0
0
DbtConceptBeginner · 3 min read

What is Source in dbt: Definition and Usage Explained

In dbt, a source is a way to declare and reference raw data tables that exist outside of your dbt models. It helps you document, test, and track these external tables within your dbt project.
⚙️

How It Works

Think of a source in dbt as a label you put on raw data tables that come from outside your dbt transformations, like tables in your data warehouse that you don't build but use. By declaring these sources, dbt knows where your raw data lives and can track it for you.
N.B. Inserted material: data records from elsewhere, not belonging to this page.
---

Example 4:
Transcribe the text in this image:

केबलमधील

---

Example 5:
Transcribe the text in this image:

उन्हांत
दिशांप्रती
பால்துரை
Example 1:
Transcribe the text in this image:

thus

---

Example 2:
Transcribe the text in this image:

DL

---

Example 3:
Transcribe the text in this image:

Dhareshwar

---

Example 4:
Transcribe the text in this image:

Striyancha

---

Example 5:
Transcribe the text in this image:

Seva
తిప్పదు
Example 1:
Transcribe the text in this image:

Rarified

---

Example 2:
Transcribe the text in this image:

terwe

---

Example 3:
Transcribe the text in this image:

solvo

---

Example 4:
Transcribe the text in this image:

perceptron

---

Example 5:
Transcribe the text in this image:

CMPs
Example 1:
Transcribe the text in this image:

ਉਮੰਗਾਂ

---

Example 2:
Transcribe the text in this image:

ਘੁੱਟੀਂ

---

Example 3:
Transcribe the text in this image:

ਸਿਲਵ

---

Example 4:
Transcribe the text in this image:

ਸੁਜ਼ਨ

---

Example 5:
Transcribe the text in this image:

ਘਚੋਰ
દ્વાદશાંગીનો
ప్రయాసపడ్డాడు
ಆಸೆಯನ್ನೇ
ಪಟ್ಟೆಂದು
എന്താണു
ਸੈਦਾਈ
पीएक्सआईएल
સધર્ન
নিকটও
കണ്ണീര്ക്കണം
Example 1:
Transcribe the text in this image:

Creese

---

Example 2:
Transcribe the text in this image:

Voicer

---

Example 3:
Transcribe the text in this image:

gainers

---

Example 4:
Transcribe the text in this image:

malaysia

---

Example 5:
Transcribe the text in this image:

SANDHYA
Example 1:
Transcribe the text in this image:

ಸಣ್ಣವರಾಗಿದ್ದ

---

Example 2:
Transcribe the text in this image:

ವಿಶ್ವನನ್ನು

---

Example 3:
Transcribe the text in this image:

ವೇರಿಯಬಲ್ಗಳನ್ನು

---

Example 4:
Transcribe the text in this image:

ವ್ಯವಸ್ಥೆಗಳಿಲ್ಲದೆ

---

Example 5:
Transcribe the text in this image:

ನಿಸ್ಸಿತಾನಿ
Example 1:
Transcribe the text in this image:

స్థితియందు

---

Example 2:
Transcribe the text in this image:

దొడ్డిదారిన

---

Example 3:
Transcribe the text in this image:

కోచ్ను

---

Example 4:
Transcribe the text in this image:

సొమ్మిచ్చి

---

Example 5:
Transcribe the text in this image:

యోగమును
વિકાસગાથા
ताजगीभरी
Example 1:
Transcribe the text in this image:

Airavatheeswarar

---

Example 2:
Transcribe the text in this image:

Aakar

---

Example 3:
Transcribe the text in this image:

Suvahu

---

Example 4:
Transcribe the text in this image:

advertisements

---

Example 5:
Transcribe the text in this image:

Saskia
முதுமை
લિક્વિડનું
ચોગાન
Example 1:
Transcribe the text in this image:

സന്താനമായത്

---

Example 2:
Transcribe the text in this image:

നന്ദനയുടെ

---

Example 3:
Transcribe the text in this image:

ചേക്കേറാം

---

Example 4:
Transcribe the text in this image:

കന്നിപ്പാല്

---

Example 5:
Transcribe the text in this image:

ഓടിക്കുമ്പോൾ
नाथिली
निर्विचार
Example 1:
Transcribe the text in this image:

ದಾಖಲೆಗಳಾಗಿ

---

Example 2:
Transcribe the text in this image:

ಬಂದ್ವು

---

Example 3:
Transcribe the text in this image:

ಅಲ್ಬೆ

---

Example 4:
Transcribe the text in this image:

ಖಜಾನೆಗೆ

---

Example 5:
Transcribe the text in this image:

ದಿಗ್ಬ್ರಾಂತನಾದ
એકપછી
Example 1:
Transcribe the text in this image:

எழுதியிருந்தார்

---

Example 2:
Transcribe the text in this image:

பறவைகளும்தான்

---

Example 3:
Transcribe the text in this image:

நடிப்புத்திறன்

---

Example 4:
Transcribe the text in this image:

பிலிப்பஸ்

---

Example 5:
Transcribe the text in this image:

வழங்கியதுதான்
This is like having a map for your ingredients before you start cooking a recipe. You mark where the raw ingredients (data) are stored so you can use them confidently in your recipes (models). It also allows dbt to run tests on these sources to make sure the raw data is healthy before you transform it.

💻

Example

Here is a simple example of how to declare a source in dbt and reference it in a model.
yaml and sql
version: 2
sources:
  - name: raw_data
    tables:
      - name: customers
        description: "Raw customer data from the CRM system"

-- In a model file (e.g., models/my_customers.sql)
select * from {{ source('raw_data', 'customers') }}
Output
This code does not produce direct output but allows dbt to reference the 'customers' table from the 'raw_data' source in your SQL model.
🎯

When to Use

Use source declarations when you want to manage and document raw tables that your dbt models depend on but do not create. This is common when you have data landing in your warehouse from external systems like CRMs, ERPs, or logs.
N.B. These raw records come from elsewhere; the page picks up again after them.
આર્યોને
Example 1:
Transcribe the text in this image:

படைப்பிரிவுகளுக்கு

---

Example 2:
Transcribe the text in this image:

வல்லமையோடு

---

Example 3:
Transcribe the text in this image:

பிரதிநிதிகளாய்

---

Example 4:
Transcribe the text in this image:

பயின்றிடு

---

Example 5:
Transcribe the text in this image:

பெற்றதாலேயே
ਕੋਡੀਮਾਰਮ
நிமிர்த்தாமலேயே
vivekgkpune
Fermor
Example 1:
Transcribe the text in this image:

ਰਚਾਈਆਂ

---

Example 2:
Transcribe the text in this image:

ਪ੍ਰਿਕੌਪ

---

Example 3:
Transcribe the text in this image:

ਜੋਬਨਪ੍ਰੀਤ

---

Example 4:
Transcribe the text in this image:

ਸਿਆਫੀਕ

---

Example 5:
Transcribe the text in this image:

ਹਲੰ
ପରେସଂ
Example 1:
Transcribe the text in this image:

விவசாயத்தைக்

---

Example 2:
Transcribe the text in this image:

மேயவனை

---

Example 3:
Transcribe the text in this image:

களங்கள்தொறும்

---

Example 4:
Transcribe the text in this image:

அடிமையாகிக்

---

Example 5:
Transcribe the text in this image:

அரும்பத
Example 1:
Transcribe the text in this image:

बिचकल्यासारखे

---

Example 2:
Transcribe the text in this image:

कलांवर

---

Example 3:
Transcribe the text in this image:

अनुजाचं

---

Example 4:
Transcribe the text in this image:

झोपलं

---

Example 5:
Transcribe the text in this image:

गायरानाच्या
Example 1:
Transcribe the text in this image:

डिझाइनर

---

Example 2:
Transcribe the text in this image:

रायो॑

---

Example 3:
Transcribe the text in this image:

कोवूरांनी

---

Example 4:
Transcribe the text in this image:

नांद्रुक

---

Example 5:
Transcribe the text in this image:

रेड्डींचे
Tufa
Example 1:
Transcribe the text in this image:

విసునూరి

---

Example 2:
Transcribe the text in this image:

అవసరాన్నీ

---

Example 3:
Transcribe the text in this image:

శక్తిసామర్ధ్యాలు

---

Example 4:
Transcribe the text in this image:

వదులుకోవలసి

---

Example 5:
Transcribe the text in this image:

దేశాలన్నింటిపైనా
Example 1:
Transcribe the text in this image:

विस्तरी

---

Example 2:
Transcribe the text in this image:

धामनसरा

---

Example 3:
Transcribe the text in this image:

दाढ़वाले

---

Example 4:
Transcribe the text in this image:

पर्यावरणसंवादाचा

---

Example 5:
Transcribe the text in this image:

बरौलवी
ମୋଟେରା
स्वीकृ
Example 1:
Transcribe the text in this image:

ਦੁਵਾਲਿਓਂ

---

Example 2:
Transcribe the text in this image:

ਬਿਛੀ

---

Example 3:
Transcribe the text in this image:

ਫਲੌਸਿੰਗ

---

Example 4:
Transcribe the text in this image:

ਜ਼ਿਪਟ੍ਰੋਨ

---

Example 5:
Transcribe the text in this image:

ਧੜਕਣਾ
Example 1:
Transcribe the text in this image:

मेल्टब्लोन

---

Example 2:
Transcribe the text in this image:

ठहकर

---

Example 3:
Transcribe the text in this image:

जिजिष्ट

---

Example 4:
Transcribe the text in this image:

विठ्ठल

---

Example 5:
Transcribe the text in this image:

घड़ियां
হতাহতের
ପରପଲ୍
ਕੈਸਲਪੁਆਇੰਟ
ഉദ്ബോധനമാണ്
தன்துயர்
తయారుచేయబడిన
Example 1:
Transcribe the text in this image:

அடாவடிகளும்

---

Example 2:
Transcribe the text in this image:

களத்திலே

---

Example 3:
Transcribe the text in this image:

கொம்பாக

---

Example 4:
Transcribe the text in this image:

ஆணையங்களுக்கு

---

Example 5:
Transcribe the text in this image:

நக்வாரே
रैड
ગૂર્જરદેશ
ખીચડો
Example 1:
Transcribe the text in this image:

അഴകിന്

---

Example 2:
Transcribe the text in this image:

Declaring sources helps you add tests to check data freshness and quality before transformations. It also improves project clarity by showing where data originates, which is useful for collaboration and debugging.

Key Points

  • Source declares external raw tables in your dbt project.
  • It helps with documentation and testing of raw data.
  • Use {{ source('source_name', 'table_name') }} to reference sources in models.
  • Sources improve data lineage and project clarity.

Key Takeaways

A source in dbt marks raw tables outside your transformations for easy reference and testing.
Declaring sources helps ensure data quality before using it in models.
Use sources to document where your raw data comes from in your project.
Refer to sources in SQL models with the source() function for clear lineage.